The black population exhibits attenuated vasodilatory function across their lifespan, yet little is known regarding the mechanisms of this impairment. Recent evidence suggests a potential role for oxidative stress. Therefore, we tested the hypothesis that NADPH oxidase (NOX) and/or xanthine oxidase (XO) contribute to blunted nitric oxide (NO)-mediated cutaneous microvascular function in young black adults. In 30 white and black subjects (8 men and 7 women in each group), local heating was performed while NOX and XO were inhibited by apocynin and allopurinol, respectively, via intradermal microdialysis. The plateau in cutaneous vascular conductance (red blood cell flux/mean arterial pressure) during 39°C local heating at each site was compared with a control site perfused with lactated Ringer solution. Subsequent inhibition of NO synthase via Nω-nitro-l-arginine methyl ester allowed for quantification of the NO contribution to vasodilation during heating. Black individuals, relative to white individuals, had a blunted cutaneous vascular conductance plateau at the control site (45 ± 9 vs. 68 ± 13%max, P < 0.001) that was increased by both apocynin (61 ± 15%max, P < 0.001) and allopurinol (58 ± 17%max, P = 0.005). Black men and black women had similar responses to heating at the control site ( P = 0.99), yet apocynin and allopurinol increased this response only in black men (both P < 0.001 vs. control). The NO contribution was also increased via apocynin and allopurinol exclusively in black men.

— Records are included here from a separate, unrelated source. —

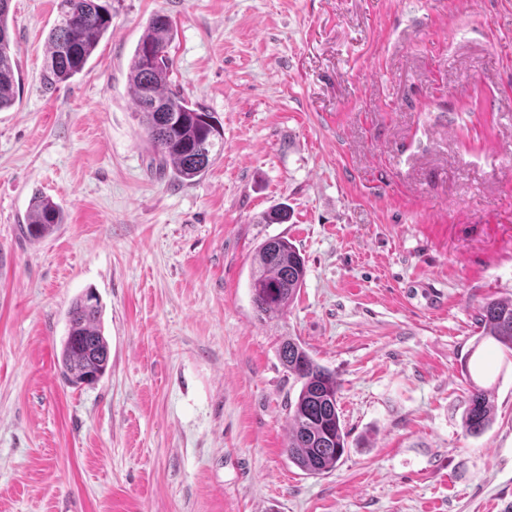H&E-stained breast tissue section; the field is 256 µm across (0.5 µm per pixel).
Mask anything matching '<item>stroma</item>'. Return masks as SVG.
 I'll list each match as a JSON object with an SVG mask.
<instances>
[{
    "label": "stroma",
    "mask_w": 512,
    "mask_h": 512,
    "mask_svg": "<svg viewBox=\"0 0 512 512\" xmlns=\"http://www.w3.org/2000/svg\"><path fill=\"white\" fill-rule=\"evenodd\" d=\"M58 0H11L0 112V512H492L512 502V355L480 305L512 297V0H107L85 70L42 88ZM168 15L170 79L224 151L159 170L131 55ZM65 221L33 241L34 193ZM283 204L288 220L261 218ZM304 286L261 321L258 245ZM94 291L110 358L69 387L71 303ZM295 336L336 375L348 450L285 451ZM493 420L462 428L471 383ZM9 2L0 0V112L15 104L19 79L18 63L11 47ZM305 261L284 237H271L256 250L249 277L254 309L261 320L282 317L304 283Z\"/></svg>",
    "instance_id": "35a3bbf8"
}]
</instances>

These findings suggest that cutaneous microvascular function is reduced because of NOX and XO activity in black men but not black women, identifying a novel sex difference in the mechanisms that contribute to blunted vascular responses in the black population. NEW & NOTEWORTHY We demonstrate that cutaneous microvascular responses to local heating are consistently reduced in otherwise healthy young black men and women relative to their white counterparts. Inhibition of NADPH oxidase and xanthine oxidase via apocynin and allopurinol, respectively, augments microvascular function in black men but not black women. These data reveal clear sex differences in the mechanisms underlying the racial disparity in cutaneous microvascular function.